Paul Vixie responds with a draft of his own the very next day, posting it in the namedroppers mail list.
On December 3, 2002, Hadmut Danisch published the first RMX draft that specified how a new DNS RR type could be used for IP4 network blocking or redirecting the APL record. At this point, Hadmut claimed unaware of Paul Vixie’s and David Green’s SPF proposals.
The Development (2003-2006)
How does an SPF record work?

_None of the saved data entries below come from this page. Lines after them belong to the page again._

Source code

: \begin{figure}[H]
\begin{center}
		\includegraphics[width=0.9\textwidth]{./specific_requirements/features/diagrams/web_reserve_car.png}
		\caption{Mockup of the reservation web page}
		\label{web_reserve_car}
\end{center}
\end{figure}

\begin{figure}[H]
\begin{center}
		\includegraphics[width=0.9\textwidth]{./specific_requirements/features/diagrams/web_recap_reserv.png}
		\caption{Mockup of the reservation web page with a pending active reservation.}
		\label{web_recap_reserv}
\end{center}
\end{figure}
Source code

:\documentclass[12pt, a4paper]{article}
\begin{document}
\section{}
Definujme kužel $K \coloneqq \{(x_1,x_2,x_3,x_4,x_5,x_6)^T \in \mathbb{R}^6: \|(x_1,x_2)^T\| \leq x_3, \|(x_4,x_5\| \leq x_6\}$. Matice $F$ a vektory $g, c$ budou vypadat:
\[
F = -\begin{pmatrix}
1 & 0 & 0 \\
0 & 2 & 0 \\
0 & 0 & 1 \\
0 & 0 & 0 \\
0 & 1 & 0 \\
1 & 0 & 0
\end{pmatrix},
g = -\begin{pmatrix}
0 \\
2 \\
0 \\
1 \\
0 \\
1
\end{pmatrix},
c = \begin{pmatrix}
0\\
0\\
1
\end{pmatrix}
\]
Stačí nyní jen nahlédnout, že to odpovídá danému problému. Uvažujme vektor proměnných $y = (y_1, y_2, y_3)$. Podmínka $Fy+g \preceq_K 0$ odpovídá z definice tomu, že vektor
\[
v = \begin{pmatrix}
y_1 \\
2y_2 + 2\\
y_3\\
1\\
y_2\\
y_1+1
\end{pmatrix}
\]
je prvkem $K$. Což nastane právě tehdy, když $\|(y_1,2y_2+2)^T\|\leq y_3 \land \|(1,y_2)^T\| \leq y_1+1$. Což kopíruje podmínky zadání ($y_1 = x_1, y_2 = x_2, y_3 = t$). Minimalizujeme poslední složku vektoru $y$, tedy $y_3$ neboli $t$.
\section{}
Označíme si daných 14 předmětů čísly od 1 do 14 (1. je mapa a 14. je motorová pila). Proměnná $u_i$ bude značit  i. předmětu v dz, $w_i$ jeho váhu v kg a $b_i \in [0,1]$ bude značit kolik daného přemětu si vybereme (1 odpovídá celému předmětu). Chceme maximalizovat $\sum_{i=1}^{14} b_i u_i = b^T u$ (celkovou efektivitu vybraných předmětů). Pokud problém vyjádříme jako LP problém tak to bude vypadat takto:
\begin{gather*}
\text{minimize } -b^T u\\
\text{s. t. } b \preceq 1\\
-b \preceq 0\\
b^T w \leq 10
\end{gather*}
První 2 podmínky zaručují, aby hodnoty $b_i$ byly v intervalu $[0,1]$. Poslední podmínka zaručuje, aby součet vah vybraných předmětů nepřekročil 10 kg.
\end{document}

Thanks to the collaborative ingenuity of various parties, it’s quite simple now compared to previous decades.
In 2003, Meng Weng Wong, a Singaporean computer entrepreneur, combined Danisch’s Reverse MX and Feyck’s Designated Mailers Protocol (DMP) with other theories and proposals to draft a more concise version.
This version underwent multiple alterations for the next six months as a large community was focussing on creating the best version of the SPF protocol. Initially, the full form of SPF was ‘Sender Permitted From’ and was also referred to as SMTP+SPF.
However, the name was changed to Sender Policy Framework in 2004.
In early 2004, the Internet Engineering Task Force formed the MARID working group to develop email authentication standards. They merged SPF and Microsoft’s CallerID proposal for creating what’s now known as Sender ID, a historic proposal for combatting spoofing.
However, this theory collapsed as strong disagreements led to technical and licensing problems.
The SPF community returned to the original SPF version in 2005, and it was officially approved by the IESG (Internet Engineering Steering Group). The public was also requested to observe the SPF protocol for the next two years following publication.
Finally, on April 28, 2006, it was formally published as experimental RFC 448. In 2007, Hotmail spurred on the widespread adoption of SPF when it made SPF and/or SenderID a requirement to send mail to Hotmail users.
Within a few years, SPF became part and parcel of email security.
The Proposed Standard and Beyond (2014 Onward)
In April 2014, the IETF published SPF in RFC 7208 as a ‘proposed standard.’ So what is SPF as we know it today?
Creating an SPF record allows domain owners to specify the IPs authorized to send emails using their domain name. The receiving mailbox verifies the SPF records before rejecting or accepting emails.
Businesses use SPF to avert spamming, phishing, scamming, and spoofing by blocking all unidentified computers from successfully sending emails. The present-day SPF record structure has three components: Mechanisms, modifiers, and qualifiers.
Of course, SPF in today’s sophisticated cyberworld isn’t enough on its own. That’s why DMARC exists. The Domain-based Message Authentication, Reporting and Conformance (DMARC) email authentication protocol takes SPF, and DKIM (DomainKeys Identified Mail) protocols one step further.
Find out how EasyDMARC’s user-friendly DMARC solution protects your domain from Business Email Compromise (BEC), email spoofing, and other cyber threats. Plus, with EasySPF, you can easily optimize your SPF records, whitelist your sending sources, and overcome the “10 DNS lookup” limitation.
The concept of SPF or Sender Policy Framework was first discussed in 2000, but it didn’t get much attention. Dana Valerie Reese allegedly published an SPF-like protocol two years later.
After carefully studying multiple proposals sent to the IETF Anti-spam Research Group, Meng Weng Wong combined the Reverse MX by Hadmut Danisch and the Designated Mailers Protocol by Gordon Fecyk.
Between 2003 and 2006, SPF underwent several alterations, after which it was formally published as experimental RFC 448.
In April 2014, IETF published the Sender Policy Framework as a proposed standard that’s still used today.